Впрочем, с нашими подопытными никогда ничего страшного не происходило, и никто никогда не имел претензий друг к другу…
— Знаешь, Пэй, — обратилась ко мне Голл, — меня начинают интересовать опыты профессора Боллера. Вчера я встретилась с Катарин, и сама не знаю почему, начала ей рассказывать о двух электронных машинах… Как это называется, подожди, вспомню… Ах да, две электронные модели мозга. Я правильно говорю?
Настоящий Пэй горько улыбнулся и ответил вместо меня.

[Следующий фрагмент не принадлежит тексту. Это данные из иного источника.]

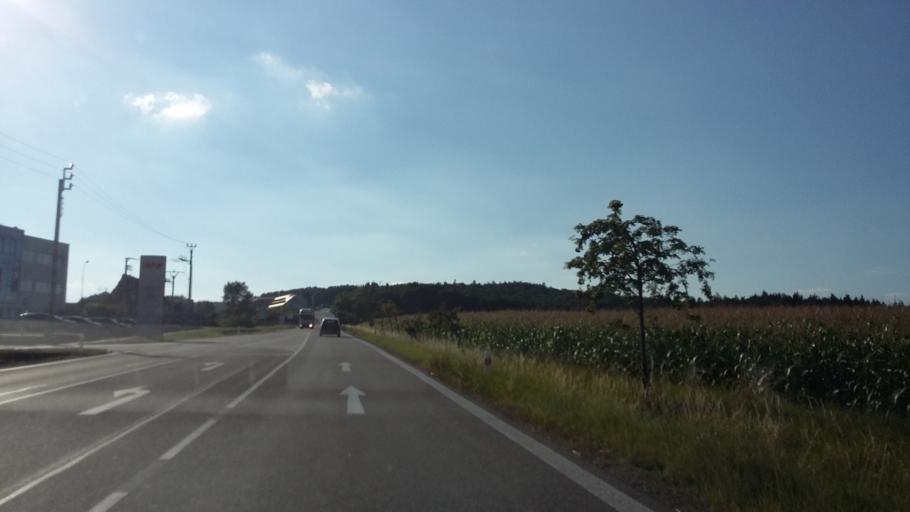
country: CZ
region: South Moravian
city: Troubsko
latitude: 49.1829
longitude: 16.4846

— Правильно. И никто не мог разобраться, какая из двух машин была моделью мозга?
— Вот именно.
Голл посмотрела на него с любопытством.
— А ты, Сэд, разве знаешь об этом?
— Я Сэд?.. Хотя… Я начинаю, кажется, что‑то понимать… Гм… — он посмотрел на меня. — Пэй, а тебе не кажется, что мои знания пригодились тебе меньше, чем твой… э… метод мышления мне?
Я не ответил на этот давно волновавший меня вопрос. Мы обошли вокруг здания и пошли неглубоким оврагом, который начинался сразу за изгородью. День был светлый, но пасмурный, а иногда с высоких серых облаков срывались крупные дождевые капли. Сначала мы шли молча, а после Голл весело рассмеялась и воскликнула:
— Мальчики, вы почему‑то стали чертовски похожи друг на друга!

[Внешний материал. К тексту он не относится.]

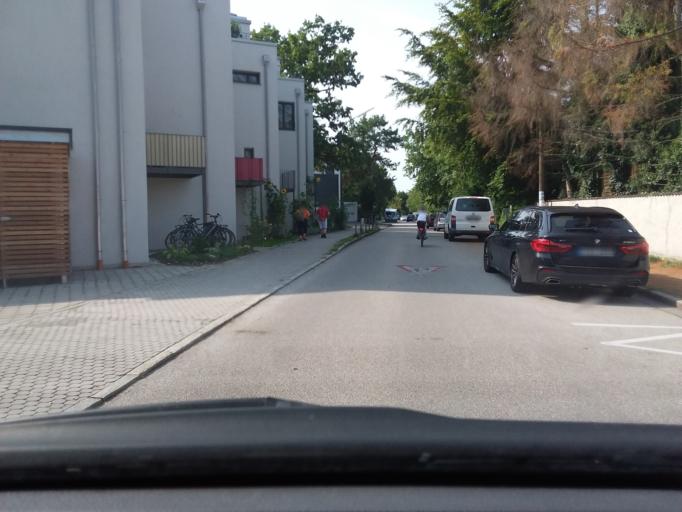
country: DE
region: Bavaria
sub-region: Upper Bavaria
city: Oberschleissheim
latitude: 48.2535
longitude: 11.5479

Она оттолкнула мою руку и быстро побежала вниз по склону оврага, а Пэй, вернее, того, кого я решил так называть, рванулся за ней, и через несколько секунд их головы замелькали среди кустов, а вскоре совсем исчезли.

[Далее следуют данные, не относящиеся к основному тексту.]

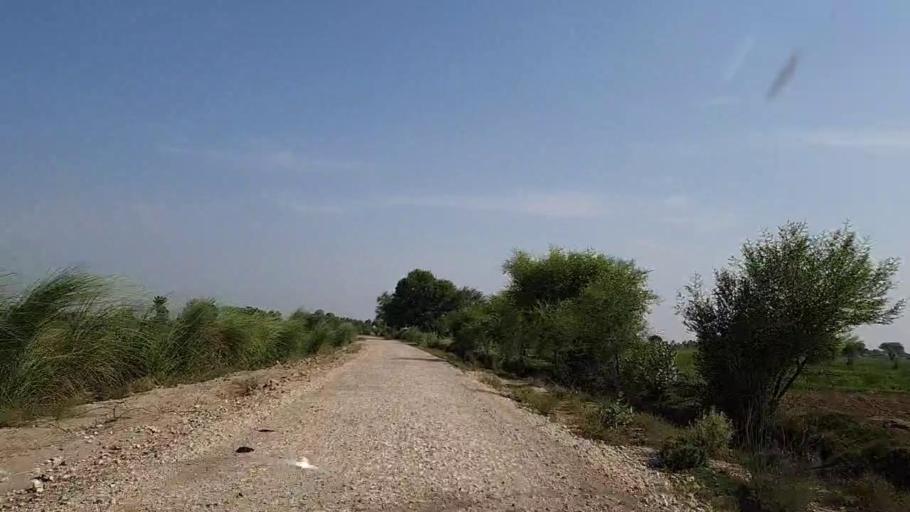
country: PK
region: Sindh
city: Khanpur
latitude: 27.7039
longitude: 69.3632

Я пошел в том направлении, где они скрылись, и думал над тем, что сказал Пэй и что заметила Голл.
Кажется, в споре с Боллером Пэй оказался прав: мозг, или, лучше, аппарат мышления нельзя делить на две части.
Боллер совершил методическую ошибку. Нужно было бы построить две модели мозга, а после “обучения” периодически обменивать информационные и суммирующие части. Об этом нужно еще как следует подумать.
Скоро я услышал громкие голоса и был страшно удивлен, увидев под деревом Пэя и Голл оживленно беседующими.
— Вы, кажется, помирились?
— А мы с Сэдом никогда и не ссорились, — ответила девушка заносчиво. — Продолжай Сэд, это очень интересно.
— Сначала ты мне расскажи, что у тебя осталось от Катарин?
— Во–первых, эти машины. А еще… Как это выразиться… Странное отношение к Боллеру и прочее…
По дороге домой Голл не переставала болтать об особенностях труда манекенщиц, а у самой двери вдруг умолкла.
— Продолжай, Голл, — сказал Сэд.
Она внимательно посмотрела на меня и на Сэда и медленно покачала головой.
— Я не буду продолжать, — теперь она говорила едва шевеля губами. — Я не буду продолжать до тех пор, пока я не разберусь, кто из вас кто.
15
Путаница, ужасная путаница в голове. Сейчас тайна начинает проясняться, хотя в этих случаях всегда наступает момент, когда боишься признаться в самом главном. Если все, что произошло во время моей последней встречи с Сэдом и Голл верно, то… Нет, окончательный вывод еще рано делать.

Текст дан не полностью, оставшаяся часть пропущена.